Les symboles, la gematria, étaient monnaie courante en son temps. Bach a joué avec la signature musicale de son nom, dérivée de l’alphabet allemand : B.A.C.H. = sib – la – do – si bécarre, et jusque dans les dernières mesures de l’Art de la fugue ! Et les exégètes en chambre se délectent d’une symbolique des Nombres qui parsèment le corpus, selon l’ordre des lettres dans l’alphabet : B = 2, A = 1, C = 3, H = 8. Ce ne peut être le fait du hasard que chacune des phrases du dernier choral dicté par Bach sur son lit de mort affiche les chiffres 14 (B+A+C+H), 18 (S), 9 (J), le total donnant 41 (inversion de 14 !).

Le chiffre 3, par exemple, honore la Trinité dans un Prélude en fugue en Mi bémol, avec 3 bémols et une triple fugue. Quelques autres exemples sont indubitables.

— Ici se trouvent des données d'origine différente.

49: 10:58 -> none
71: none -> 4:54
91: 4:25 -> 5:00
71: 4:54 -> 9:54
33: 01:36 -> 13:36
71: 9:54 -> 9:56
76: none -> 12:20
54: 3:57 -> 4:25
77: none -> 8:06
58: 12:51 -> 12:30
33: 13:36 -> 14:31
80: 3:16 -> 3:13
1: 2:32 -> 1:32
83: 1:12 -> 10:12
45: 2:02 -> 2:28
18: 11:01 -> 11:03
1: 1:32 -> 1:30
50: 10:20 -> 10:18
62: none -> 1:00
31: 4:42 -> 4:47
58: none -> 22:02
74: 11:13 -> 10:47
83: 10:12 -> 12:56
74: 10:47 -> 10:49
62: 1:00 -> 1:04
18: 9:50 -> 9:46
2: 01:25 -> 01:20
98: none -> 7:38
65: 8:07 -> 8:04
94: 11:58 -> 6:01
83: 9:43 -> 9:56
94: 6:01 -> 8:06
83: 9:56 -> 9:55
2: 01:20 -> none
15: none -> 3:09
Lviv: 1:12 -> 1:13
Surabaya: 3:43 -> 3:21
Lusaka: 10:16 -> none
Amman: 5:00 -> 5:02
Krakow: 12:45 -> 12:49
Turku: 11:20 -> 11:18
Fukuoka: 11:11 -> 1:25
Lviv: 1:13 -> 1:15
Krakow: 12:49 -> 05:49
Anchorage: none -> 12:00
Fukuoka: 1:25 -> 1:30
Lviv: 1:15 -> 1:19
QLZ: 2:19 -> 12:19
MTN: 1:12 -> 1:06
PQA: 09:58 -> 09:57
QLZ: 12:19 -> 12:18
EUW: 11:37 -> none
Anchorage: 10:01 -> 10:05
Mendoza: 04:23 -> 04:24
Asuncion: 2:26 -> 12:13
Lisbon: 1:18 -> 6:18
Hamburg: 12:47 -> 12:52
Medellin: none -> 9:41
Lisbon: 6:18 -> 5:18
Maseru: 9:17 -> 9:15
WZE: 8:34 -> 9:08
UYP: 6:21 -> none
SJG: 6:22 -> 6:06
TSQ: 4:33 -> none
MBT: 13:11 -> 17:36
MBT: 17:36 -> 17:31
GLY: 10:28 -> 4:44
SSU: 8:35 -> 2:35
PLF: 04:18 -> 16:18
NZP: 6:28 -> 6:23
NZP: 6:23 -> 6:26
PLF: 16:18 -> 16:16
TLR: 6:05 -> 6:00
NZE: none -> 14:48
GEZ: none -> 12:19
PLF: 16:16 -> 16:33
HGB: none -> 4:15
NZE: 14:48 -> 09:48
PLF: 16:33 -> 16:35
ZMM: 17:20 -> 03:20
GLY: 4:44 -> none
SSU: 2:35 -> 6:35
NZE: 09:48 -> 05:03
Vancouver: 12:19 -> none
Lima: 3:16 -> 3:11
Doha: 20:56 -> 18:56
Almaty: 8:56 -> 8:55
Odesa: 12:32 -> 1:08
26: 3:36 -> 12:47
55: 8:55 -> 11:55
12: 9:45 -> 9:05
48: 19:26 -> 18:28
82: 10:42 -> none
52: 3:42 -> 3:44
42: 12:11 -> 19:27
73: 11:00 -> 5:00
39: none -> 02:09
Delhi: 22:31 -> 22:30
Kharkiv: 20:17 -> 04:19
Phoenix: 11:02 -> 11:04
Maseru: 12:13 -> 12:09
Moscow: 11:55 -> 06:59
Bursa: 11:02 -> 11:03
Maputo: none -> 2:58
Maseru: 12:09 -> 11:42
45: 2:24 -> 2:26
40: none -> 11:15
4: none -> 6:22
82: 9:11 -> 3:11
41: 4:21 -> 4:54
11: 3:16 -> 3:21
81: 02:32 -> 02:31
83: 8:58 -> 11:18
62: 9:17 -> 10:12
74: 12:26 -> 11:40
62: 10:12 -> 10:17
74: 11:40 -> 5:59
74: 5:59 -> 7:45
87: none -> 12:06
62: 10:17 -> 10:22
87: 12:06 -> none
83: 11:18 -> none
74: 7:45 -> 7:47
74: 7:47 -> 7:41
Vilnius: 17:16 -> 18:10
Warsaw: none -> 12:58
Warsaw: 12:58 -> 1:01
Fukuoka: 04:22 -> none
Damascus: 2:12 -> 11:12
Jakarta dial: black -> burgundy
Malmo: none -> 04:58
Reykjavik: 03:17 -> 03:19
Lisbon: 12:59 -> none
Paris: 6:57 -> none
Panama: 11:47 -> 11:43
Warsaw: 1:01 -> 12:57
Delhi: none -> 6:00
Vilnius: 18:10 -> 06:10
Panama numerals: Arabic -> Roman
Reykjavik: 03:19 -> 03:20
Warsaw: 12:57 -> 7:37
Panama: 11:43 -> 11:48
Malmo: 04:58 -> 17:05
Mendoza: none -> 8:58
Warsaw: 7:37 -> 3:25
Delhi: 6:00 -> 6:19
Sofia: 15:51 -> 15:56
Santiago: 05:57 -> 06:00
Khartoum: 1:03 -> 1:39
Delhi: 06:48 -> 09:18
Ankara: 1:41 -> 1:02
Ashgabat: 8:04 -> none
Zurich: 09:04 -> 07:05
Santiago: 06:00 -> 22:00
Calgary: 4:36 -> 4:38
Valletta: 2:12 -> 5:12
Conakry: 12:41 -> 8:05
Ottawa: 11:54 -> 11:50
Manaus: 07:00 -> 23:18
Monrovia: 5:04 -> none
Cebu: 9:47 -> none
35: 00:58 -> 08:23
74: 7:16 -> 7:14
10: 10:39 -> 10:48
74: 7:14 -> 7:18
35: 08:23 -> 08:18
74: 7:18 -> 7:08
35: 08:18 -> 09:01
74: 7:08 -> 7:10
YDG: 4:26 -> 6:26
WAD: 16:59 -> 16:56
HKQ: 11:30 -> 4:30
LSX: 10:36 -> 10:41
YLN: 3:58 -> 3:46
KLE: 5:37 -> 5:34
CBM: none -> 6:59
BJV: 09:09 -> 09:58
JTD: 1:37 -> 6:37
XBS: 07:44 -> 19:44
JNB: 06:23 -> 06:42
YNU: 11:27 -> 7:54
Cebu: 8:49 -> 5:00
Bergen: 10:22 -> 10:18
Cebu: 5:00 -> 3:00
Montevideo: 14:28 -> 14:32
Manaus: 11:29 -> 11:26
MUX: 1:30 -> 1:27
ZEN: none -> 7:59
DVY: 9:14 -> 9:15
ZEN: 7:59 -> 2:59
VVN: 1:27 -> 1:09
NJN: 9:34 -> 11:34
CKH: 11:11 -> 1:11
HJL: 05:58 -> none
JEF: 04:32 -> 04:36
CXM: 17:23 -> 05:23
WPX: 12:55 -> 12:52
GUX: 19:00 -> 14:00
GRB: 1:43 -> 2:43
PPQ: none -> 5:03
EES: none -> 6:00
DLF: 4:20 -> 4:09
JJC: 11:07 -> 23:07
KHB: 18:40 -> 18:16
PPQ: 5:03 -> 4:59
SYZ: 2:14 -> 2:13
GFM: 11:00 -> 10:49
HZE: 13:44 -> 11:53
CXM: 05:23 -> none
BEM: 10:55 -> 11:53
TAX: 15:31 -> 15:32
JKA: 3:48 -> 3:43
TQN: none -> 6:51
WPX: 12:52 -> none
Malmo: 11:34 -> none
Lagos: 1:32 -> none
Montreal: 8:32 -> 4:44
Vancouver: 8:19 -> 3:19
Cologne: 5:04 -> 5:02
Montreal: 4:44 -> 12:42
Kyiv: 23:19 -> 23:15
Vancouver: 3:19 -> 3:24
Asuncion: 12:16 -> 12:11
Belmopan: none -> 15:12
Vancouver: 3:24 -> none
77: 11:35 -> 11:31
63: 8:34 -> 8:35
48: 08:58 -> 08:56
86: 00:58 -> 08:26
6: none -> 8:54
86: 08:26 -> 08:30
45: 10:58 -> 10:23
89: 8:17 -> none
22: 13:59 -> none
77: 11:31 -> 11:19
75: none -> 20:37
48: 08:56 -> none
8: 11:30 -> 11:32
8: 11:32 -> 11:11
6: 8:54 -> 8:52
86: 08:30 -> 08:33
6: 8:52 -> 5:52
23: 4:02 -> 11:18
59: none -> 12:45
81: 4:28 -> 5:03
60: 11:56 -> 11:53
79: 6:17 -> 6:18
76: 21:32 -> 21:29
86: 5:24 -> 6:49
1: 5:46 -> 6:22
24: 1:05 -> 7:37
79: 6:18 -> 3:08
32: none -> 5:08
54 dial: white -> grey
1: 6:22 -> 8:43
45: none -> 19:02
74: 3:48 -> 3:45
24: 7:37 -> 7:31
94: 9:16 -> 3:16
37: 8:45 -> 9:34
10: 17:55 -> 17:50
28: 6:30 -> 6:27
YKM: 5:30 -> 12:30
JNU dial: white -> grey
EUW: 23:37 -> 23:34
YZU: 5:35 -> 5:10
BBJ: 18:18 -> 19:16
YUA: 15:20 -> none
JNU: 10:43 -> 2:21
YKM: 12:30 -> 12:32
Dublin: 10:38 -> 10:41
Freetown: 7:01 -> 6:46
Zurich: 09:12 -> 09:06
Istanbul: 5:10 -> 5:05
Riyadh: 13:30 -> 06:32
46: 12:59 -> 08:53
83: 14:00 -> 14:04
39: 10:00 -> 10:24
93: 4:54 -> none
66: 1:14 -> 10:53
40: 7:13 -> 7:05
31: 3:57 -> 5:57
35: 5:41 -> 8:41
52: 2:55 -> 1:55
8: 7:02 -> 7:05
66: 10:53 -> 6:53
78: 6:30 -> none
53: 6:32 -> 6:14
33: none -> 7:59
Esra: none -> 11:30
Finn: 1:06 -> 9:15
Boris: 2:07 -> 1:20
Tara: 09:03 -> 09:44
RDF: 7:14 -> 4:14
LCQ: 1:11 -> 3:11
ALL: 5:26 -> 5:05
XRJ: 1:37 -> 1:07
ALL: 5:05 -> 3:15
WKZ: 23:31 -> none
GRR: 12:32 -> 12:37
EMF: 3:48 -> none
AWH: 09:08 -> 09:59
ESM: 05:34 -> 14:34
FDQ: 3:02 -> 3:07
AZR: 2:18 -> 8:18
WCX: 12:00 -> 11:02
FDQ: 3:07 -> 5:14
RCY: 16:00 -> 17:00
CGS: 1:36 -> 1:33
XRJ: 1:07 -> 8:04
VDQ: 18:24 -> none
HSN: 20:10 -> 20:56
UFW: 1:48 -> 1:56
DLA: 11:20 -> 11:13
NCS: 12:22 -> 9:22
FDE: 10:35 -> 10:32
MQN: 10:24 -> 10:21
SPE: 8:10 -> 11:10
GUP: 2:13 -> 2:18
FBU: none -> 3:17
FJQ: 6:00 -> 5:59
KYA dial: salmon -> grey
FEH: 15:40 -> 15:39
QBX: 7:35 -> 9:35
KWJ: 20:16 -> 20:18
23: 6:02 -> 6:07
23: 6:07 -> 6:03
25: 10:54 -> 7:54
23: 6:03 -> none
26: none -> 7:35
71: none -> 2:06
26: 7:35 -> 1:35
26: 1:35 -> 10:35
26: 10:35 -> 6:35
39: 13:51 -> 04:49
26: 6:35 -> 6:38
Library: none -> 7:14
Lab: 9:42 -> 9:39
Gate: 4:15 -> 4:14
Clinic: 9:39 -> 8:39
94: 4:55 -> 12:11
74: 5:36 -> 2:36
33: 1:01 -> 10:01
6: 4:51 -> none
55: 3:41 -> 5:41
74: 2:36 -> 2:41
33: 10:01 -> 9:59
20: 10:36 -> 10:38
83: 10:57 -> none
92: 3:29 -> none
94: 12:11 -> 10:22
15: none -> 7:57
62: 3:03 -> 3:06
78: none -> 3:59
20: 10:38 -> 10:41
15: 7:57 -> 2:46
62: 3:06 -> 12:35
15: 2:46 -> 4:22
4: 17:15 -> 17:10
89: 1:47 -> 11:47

Quantité d’autres sont farfelus, comme le dit Etienne Souriau : « Bien des propositions qu’on croit positives, à l’aide de recherches ingénieuses, trop ingénieuses, peuvent n’être dues qu’à l’ingéniosité du chercheur ! ». A ce compte, Villarouet démontrait en 1812 que « Louis XIV était voué au chiffre 14. Sacré Roi le 14 mai 1643 (additionnez, svp), il fut déclaré majeur à l’âge de 14 ans, commença à gouverner en 1661 (additionnez encore), mourut en 1715 (additionnez toujours), âgé de 77 ans, soit 7 + 7 = 14. » On a envie de crier : Grâce !

Certains ne déterrent-ils pas avec gourmandise des liens entre Bach et la Rose-Croix ?!

En conclusion provisoire

Cette musica reservata trouve son accomplissement dans la cathédrale sonore qu’est l’Art de la fugue. Intimidant, certes, mais je puis cependant attester pour l’avoir proposé en public maintes fois, qu’il saisit et émeut au-delà de toute expression. Sans doute, ne pouvait-il qu’être inachevé … Le sévère Bach, musicien arpenteur et géomètre, savait aussi dispenser tendresse et réconfort. Il nous a fait la bonté du Beau. Soli Deo gloria.